#### About this exercise:
How many lines in the data below have the string "mais"? Reply with the number alone.

#### Saved entries:
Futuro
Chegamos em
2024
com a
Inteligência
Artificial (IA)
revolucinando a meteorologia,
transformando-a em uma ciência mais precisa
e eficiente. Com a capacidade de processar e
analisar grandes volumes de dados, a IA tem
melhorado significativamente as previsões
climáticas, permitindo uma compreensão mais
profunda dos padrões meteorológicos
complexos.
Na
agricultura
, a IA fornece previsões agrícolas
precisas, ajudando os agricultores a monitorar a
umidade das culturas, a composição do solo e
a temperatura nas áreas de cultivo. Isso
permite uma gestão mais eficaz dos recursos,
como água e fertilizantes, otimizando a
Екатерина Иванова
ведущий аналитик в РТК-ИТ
...
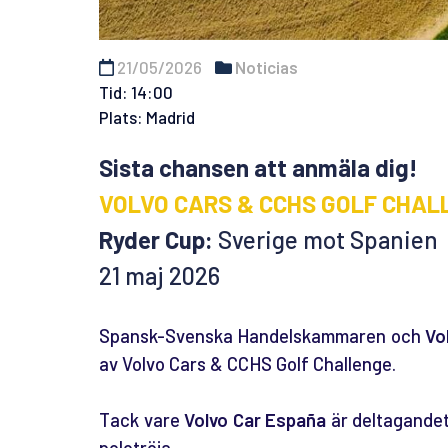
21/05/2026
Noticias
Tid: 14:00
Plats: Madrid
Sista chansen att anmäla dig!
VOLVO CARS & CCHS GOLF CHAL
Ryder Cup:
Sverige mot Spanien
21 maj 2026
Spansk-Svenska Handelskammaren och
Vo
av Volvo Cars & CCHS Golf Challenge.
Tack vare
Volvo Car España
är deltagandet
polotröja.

#### Response:
3